Dirk knikte. ‘Ja, betheyn, zijn vrouw.’
Ruark grinnikte. ‘Nee, helemaal mis. Toen we in de auto zaten heb ik geluisterd. Gwen zei het verkeerd. Nou ja, niet helemaal, maar jij hebt de verkeerde indruk gekregen. Betheyn is niet echtgenote. Een halve waarheid is de grootste leugen van allemaal, weet je nog? Wat denk je dat teyn betekent?’

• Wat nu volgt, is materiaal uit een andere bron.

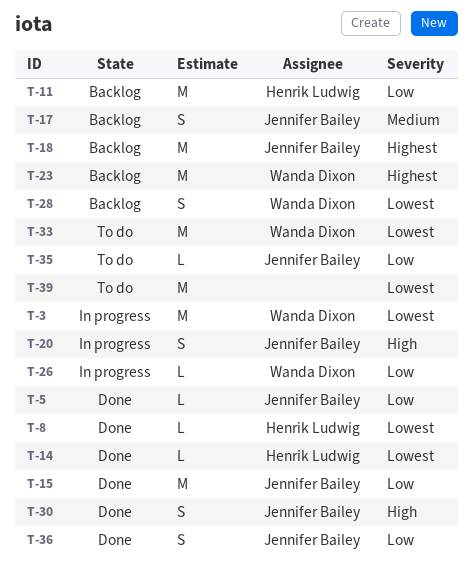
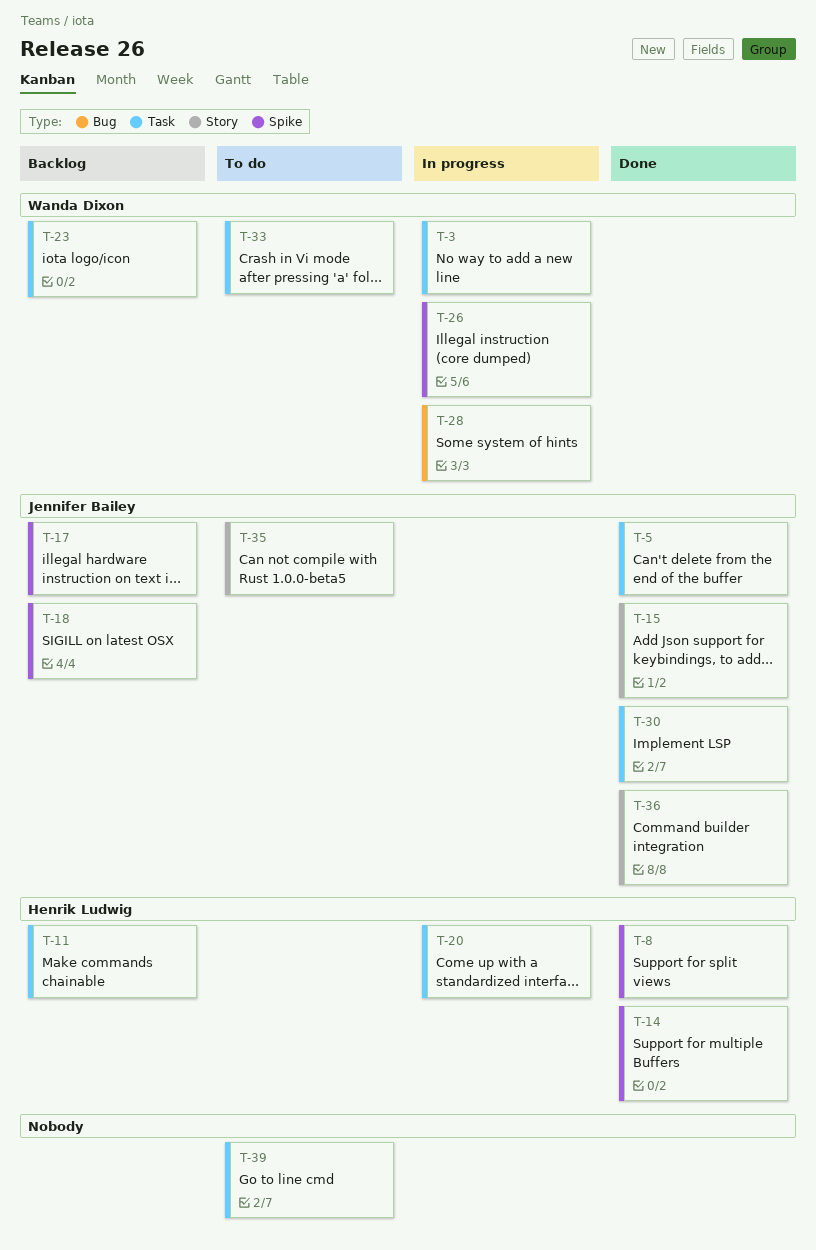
T-20, owner: Jennifer Bailey -> Henrik Ludwig
T-28, status: Backlog -> In progress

Het woord zette hem aan het denken. Teyn. Op Worlorn had hij dat woord wel honderd keer gehoord. ‘Vriend?’ raadde hij, niet wetend wat het betekende.
‘Betheyn staat dichter bij echtgenote dan teyn bij vriend,’ zei Ruark. ‘Leer de buitenwerelden beter kennen, Dirk. Nee. Betheyn staat voor de verhouding van vrouw tot man in het Oud-Kavalaans, voor lijfeigene, gebonden door jade-en-zilver. Nu kan er veel genegenheid schuilen in jade-en-zilver, veel liefde, ja. Hoewel, weet je, het woord dat daarvoor gebruikt wordt, de standaardterm in het Aards, bestaat niet in het Oud-Kavalaans. Interessant hè? Kunnen ze liefhebben als daar geen woord voor is, vriend t’Larien?’